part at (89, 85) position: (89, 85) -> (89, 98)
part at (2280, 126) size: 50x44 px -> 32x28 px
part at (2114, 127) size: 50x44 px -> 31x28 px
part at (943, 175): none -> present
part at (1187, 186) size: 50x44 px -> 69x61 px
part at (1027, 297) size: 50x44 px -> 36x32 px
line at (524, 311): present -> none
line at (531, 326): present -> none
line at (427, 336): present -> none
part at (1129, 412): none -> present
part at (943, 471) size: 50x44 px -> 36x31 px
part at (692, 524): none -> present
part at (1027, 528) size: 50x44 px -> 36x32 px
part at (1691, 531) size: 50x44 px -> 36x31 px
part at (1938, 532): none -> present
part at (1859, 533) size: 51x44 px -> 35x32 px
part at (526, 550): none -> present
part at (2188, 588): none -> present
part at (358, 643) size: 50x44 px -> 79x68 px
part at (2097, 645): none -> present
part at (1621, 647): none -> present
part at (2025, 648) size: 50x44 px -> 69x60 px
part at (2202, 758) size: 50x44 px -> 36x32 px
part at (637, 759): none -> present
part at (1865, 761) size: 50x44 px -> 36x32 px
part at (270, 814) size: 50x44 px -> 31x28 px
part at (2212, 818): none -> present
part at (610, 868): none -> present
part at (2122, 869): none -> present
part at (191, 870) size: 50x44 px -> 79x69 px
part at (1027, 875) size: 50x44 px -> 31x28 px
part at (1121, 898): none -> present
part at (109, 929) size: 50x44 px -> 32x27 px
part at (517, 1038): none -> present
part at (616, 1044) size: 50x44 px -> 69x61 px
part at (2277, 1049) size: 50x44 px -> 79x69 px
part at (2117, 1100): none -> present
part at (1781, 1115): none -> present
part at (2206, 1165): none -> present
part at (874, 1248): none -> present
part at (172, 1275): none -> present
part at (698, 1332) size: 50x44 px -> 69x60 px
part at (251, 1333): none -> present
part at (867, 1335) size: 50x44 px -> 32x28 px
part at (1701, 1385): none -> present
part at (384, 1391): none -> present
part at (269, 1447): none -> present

━━━━━━━━━━

◆ WHAT IS BEING ASKED:
Edit the data above so that each occurrence of "present" reads "shown", and leave every other part of the data unchanged.

◆ REPLY TO THE TASK:
part at (89, 85) position: (89, 85) -> (89, 98)
part at (2280, 126) size: 50x44 px -> 32x28 px
part at (2114, 127) size: 50x44 px -> 31x28 px
part at (943, 175): none -> shown
part at (1187, 186) size: 50x44 px -> 69x61 px
part at (1027, 297) size: 50x44 px -> 36x32 px
line at (524, 311): shown -> none
line at (531, 326): shown -> none
line at (427, 336): shown -> none
part at (1129, 412): none -> shown
part at (943, 471) size: 50x44 px -> 36x31 px
part at (692, 524): none -> shown
part at (1027, 528) size: 50x44 px -> 36x32 px
part at (1691, 531) size: 50x44 px -> 36x31 px
part at (1938, 532): none -> shown
part at (1859, 533) size: 51x44 px -> 35x32 px
part at (526, 550): none -> shown
part at (2188, 588): none -> shown
part at (358, 643) size: 50x44 px -> 79x68 px
part at (2097, 645): none -> shown
part at (1621, 647): none -> shown
part at (2025, 648) size: 50x44 px -> 69x60 px
part at (2202, 758) size: 50x44 px -> 36x32 px
part at (637, 759): none -> shown
part at (1865, 761) size: 50x44 px -> 36x32 px
part at (270, 814) size: 50x44 px -> 31x28 px
part at (2212, 818): none -> shown
part at (610, 868): none -> shown
part at (2122, 869): none -> shown
part at (191, 870) size: 50x44 px -> 79x69 px
part at (1027, 875) size: 50x44 px -> 31x28 px
part at (1121, 898): none -> shown
part at (109, 929) size: 50x44 px -> 32x27 px
part at (517, 1038): none -> shown
part at (616, 1044) size: 50x44 px -> 69x61 px
part at (2277, 1049) size: 50x44 px -> 79x69 px
part at (2117, 1100): none -> shown
part at (1781, 1115): none -> shown
part at (2206, 1165): none -> shown
part at (874, 1248): none -> shown
part at (172, 1275): none -> shown
part at (698, 1332) size: 50x44 px -> 69x60 px
part at (251, 1333): none -> shown
part at (867, 1335) size: 50x44 px -> 32x28 px
part at (1701, 1385): none -> shown
part at (384, 1391): none -> shown
part at (269, 1447): none -> shown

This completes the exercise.